(AP) -- An FBI official said Friday a two-year-long multinational investigation led them to nab a 23-year-old Slovenian, who allegedly created a malicious software code that infected 12 million computers worldwide.
Stephen Gaudin, a legal attache of the FBI to the U.S. embassy in Vienna, Austria, told reporters that the cooperation between the FBI, Slovenian and Spanish forces was "unparalleled."
Slovenian police detained and questioned the man, identified only by his code name Iserdo, ten days ago, in the northwestern industrial city of Maribor. He was released after questioning, but police say they have made sure he cannot tamper with evidence or flee the country. They have not given details of how they have ensured that.
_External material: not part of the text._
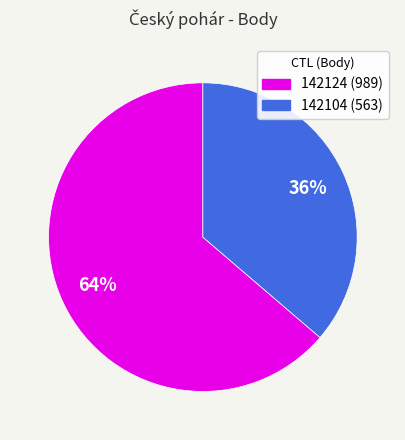

Rank the categories by value from lowest to highest.

142104, 142124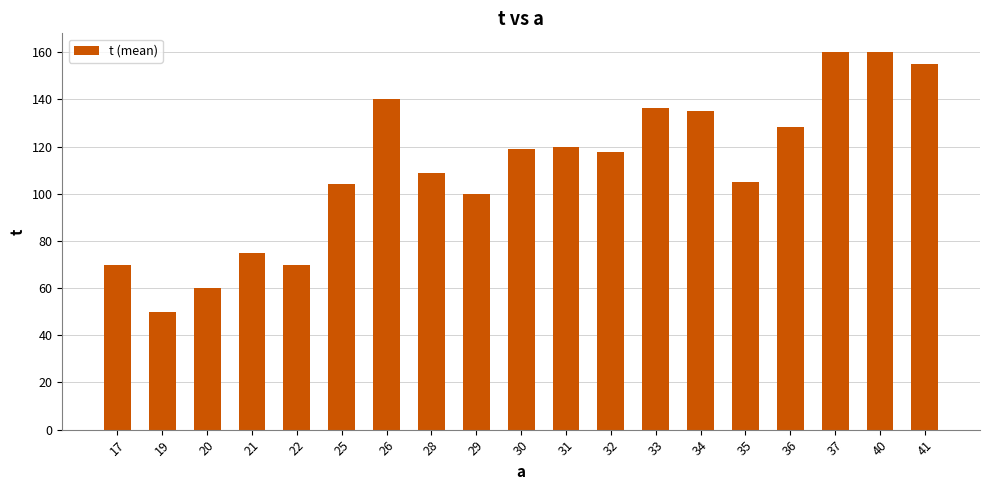

What is the approximate value at 21?

75.0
The investigation is ongoing and Iserdo was not formally indicted yet.
He is suspected of selling the malware to the operators of the Spanish Mariposa botnet - a network of infected computers - which stole credit cards and online banking credentials.
The Mariposa botnet, which has been dismantled, was easily one of the world's biggest, infecting hundreds of companies and at least 40 major banks in 190 countries since appearing in Dec. 2008.
Toni Kastelic, the head of Slovenian police cyber crime department, said police also questioned another, 24-year-old person, and confiscated 75 computers in seven house searches.
Kastelic said they were tipped off by FBI in April.
He didn't identify the chief suspect, Iserdo - which, read backwards, means "salvation" in Slovenian.
Kastelic said Iserdo sold his code to "a bigger number" of customers, who paid between euro100 ($130) and several thousand euros (dollars) for it, depending on the version. His chief buyers were from Spain, he said.
Iserdo was detained five months after Spanish police broke up the massive cyberscam, arresting three of the alleged ringleaders who operated the Mariposa botnet. They are being prosecuted for computer crimes.
The FBI said earlier this week that this case was significant because it targeted both the creator and operators of the malware. It also said more arrests are expected.
Slovenian media haven't disclose the identity of Iserdo either, only saying that he was a former student of the Maribor Faculty of Computing and IT.